▶ _DATA_
+-------+
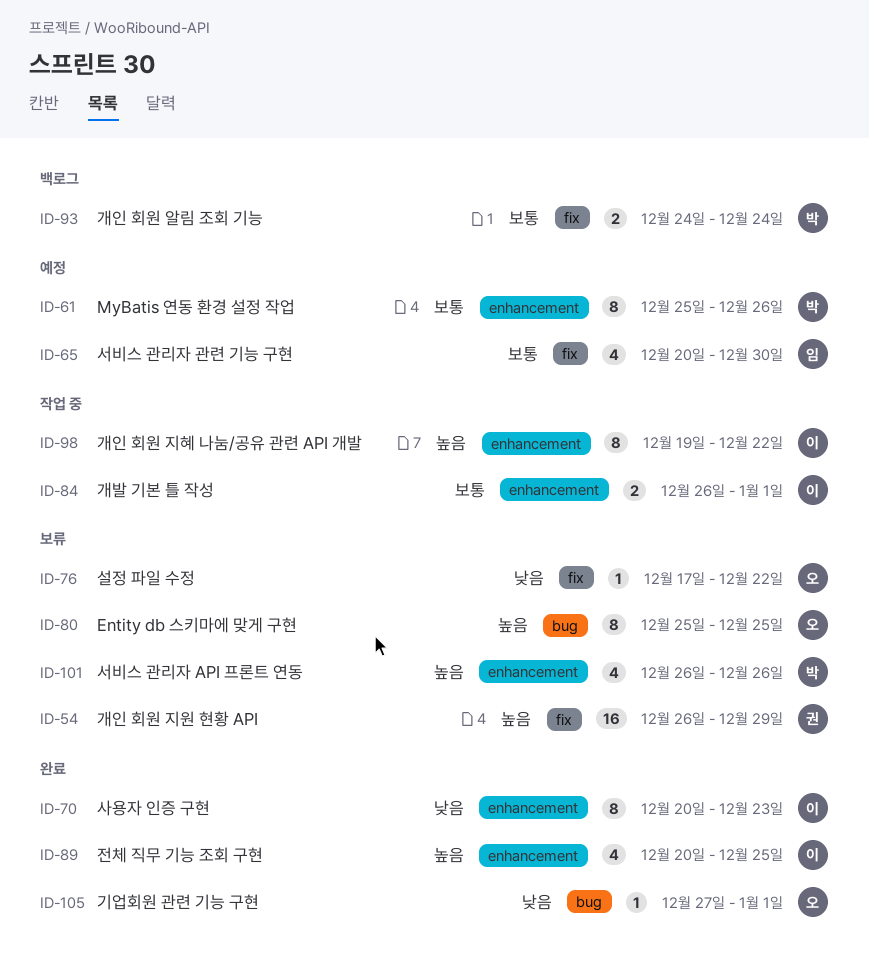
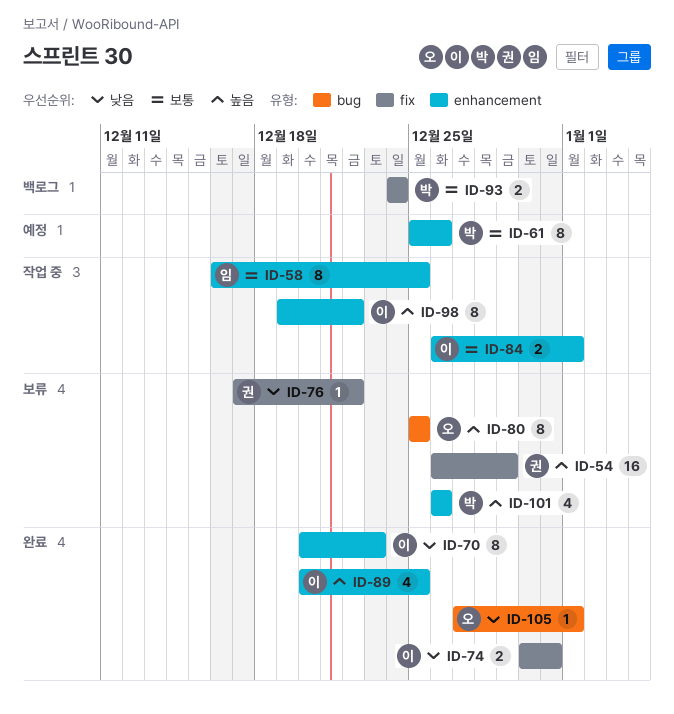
ID-58: none -> present
ID-65: present -> none
ID-74: none -> present
ID-76, owner: 오 -> 권

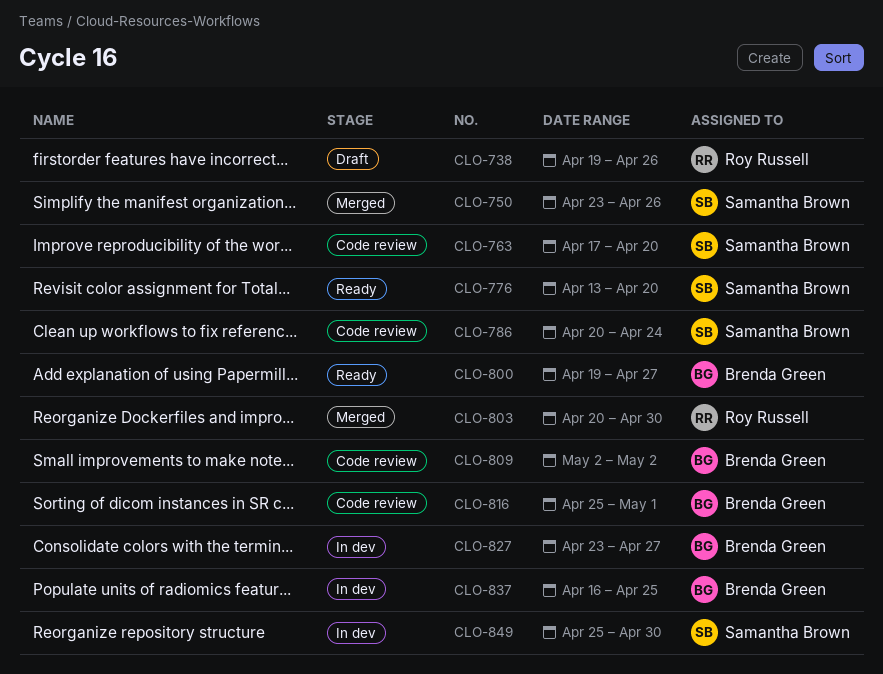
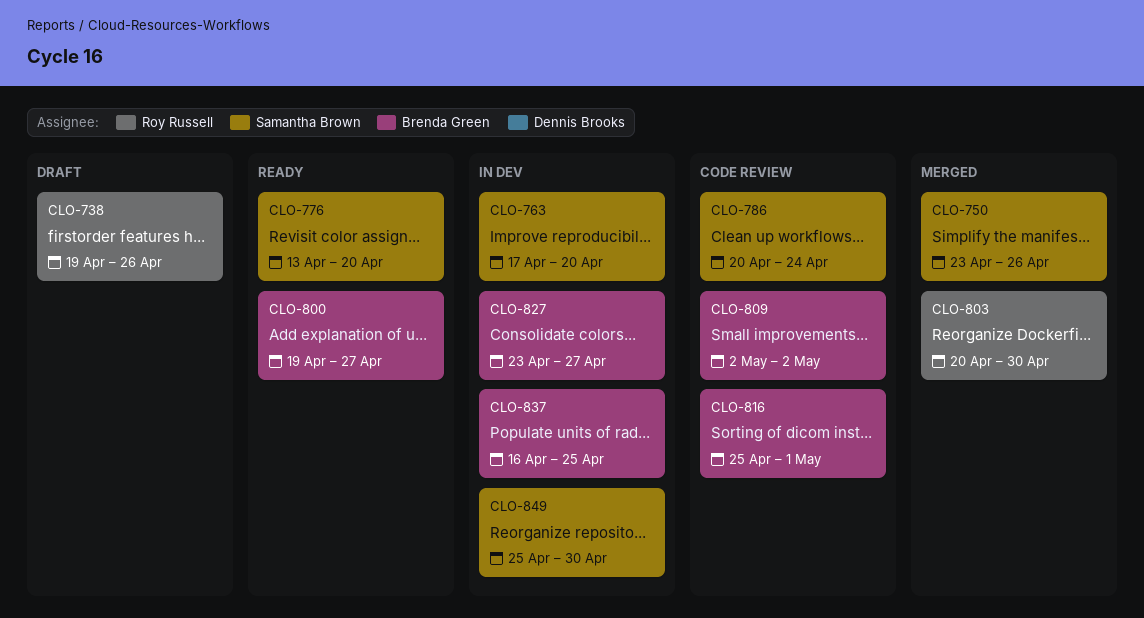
CLO-763, status: Code review -> In dev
+-------+
▶ _REQUIRED WORK_
Would you please print the entries once more, word for word, minus the pictures?

▶ _PROBLEM SOLUTION_
ID-58: none -> present
ID-65: present -> none
ID-74: none -> present
ID-76, owner: 오 -> 권

CLO-763, status: Code review -> In dev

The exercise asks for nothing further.